MONTRÉAL — Plusieurs experts déplorent que le réseau de la santé québécois n’ait pas encore les ressources nécessaires pour soigner adéquatement les cas de COVID longue.
Le Dr Alain Piché, qui dirige à Sherbrooke l’une des trois cliniques publiques ambulatoires post-COVID, se demande combien de patients souffriront longtemps des symptômes de la maladie.
«Cela dépasse grandement les capacités déjà affaiblies de notre système de santé», plaide-t-il. La liste d’attente de sa clinique s’accroît quotidiennement.
La Dre Émilia Liana Falcone, directrice d’une unité de recherches à l’Institut de recherches cliniques de Montréal, dit que 12 semaines seront nécessaires avant de donner une évaluation juste du nombre de patients qui souffriront de la COVID longue après avoir contracté le variant Omicron.
«C’est alors que nous saurons si le système de santé serait capable de les soigner tous. Nous saurons le nombre de patients qui auront des complications», avance-t-elle.
Les docteures Laura Caspin et Audrey Ouaknine travaillent dans une clinique du nord de Montréal. Selon elles, les services offerts aux gens souffrant des symptômes longs ne répondent pas à la demande.
«Si la gestion de la COVID longue et des services disponibles demeure aussi limitée qu’ils le sont aujourd’hui, cela prendra une éternité pour régler cela», soutient la Dre Ouakine.
Sa collègue est déçue de constater que les patients doivent encore obtenir des renseignements sur leur condition en consultant l’internet, deux ans après le début de la pandémie.
«Le système de santé est toujours submergé. C’est pourtant quelque chose dont tous ont besoin d’être informés, mais c’est mis de côté», déplore la Dre Caspin.
L’administratrice en chef de la santé publique, la Dre Theresa Tam, a indiqué en juillet queplus de la moitié des personnes atteintes de COVID-19 pourraient souffrir de symptômes post-COVID, notamment des pertes de mémoire, de la fatigue extrême, des douleurs généralisées ou des insomnies, pendant plus de trois mois après avoir reçu un résultat de test positif.
Au Québec, jusqu’à deux millions de personnes pourraient avoir été infectées par le variant Omicron de la COVID-19, selon les autorités sanitaires de la province.
Claudia Hébert est une de ces patientes qui souffrent de la COVID longue.
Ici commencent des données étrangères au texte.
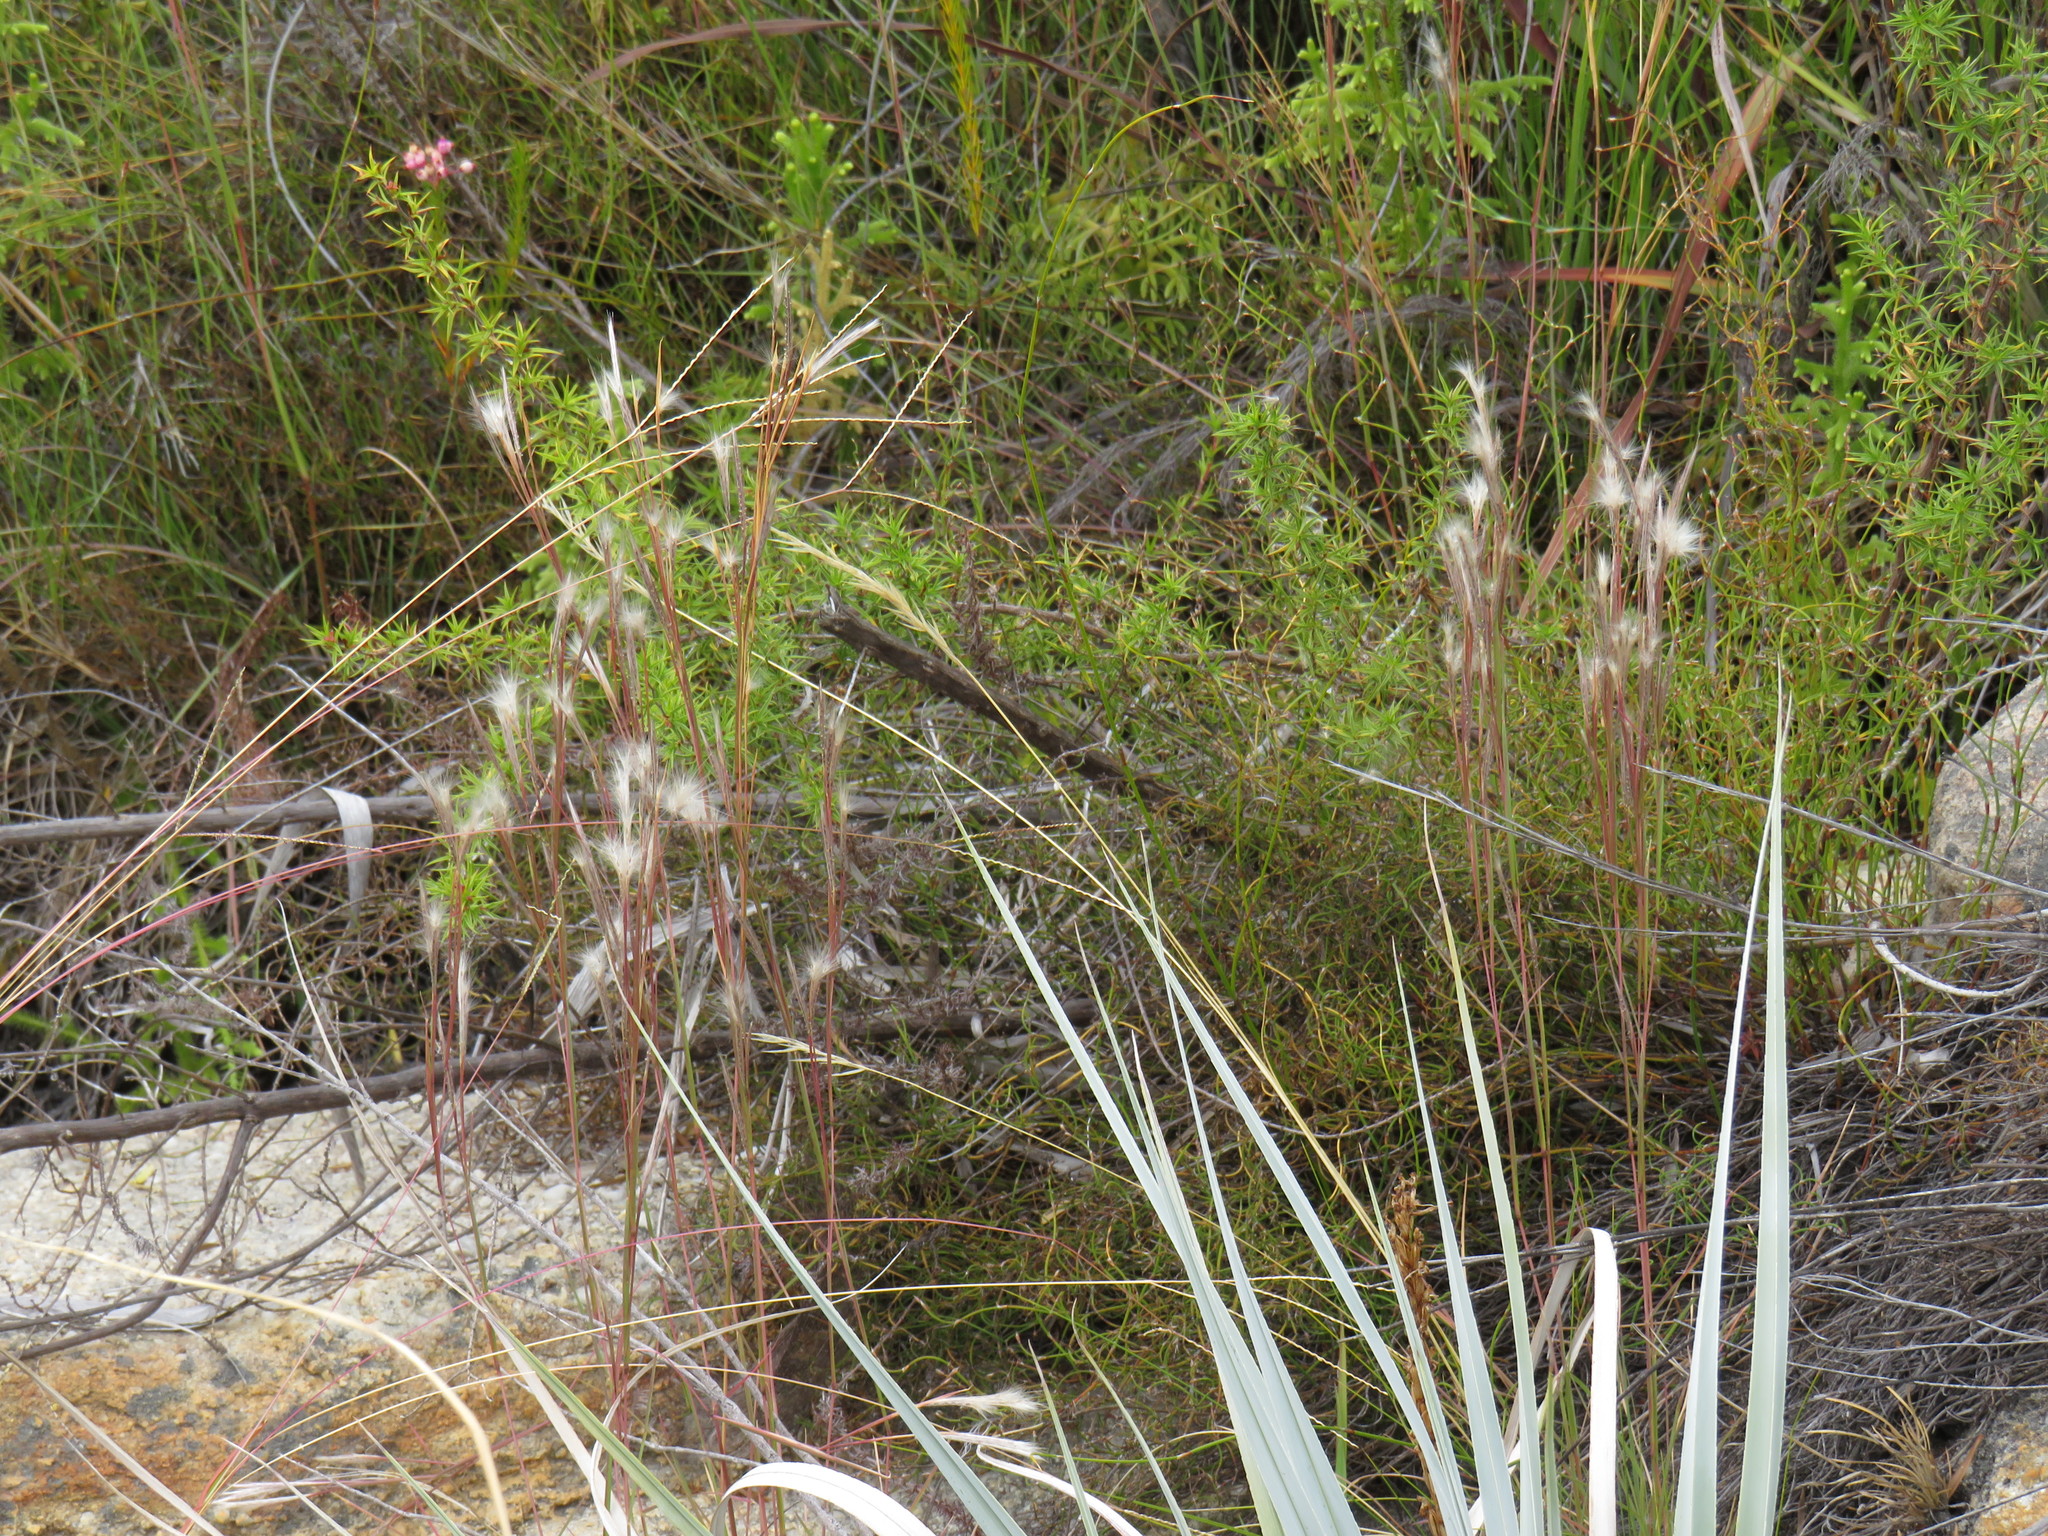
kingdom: Plantae
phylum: Tracheophyta
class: Liliopsida
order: Poales
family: Poaceae
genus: Andropogon
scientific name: Andropogon eucomus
L’étudiante en médecine vétérinaire à l’Université de Montréal a dû abandonner ses cours à cause des migraines et de ses pertes de mémoire.
«C’était mon rêve d’enfance de devenir une vétérinaire et j’étais sur le point de le réaliser, dit-elle. Aujourd’hui, si on me demande ce que j’ai mangé hier, je ne m’en souviens plus. Je suis devenue une handicapée.»
Plusieurs patients ont développé des problèmes cardiaques ou respiratoires sérieux à cause de la COVID. Ils auront besoin de soins spécialisés pendant plusieurs années, ce qui pèsera lourd sur le fardeau du système de santé, craint le Dr Piché.
Le ministère de la Santé n’a pas donné de détails sur ses plans pour aider les patients ayant des symptômes persistants.
«Une réorganisation des services sera mise en place afin d’aider les gens souffrant de la COVID longue. Des précisions sur le déploiement de cliniques multidisciplinaires seront annoncées en temps voulu», a récemment écrit une porte-parole, Marie-Hélène Émond, dans un courriel.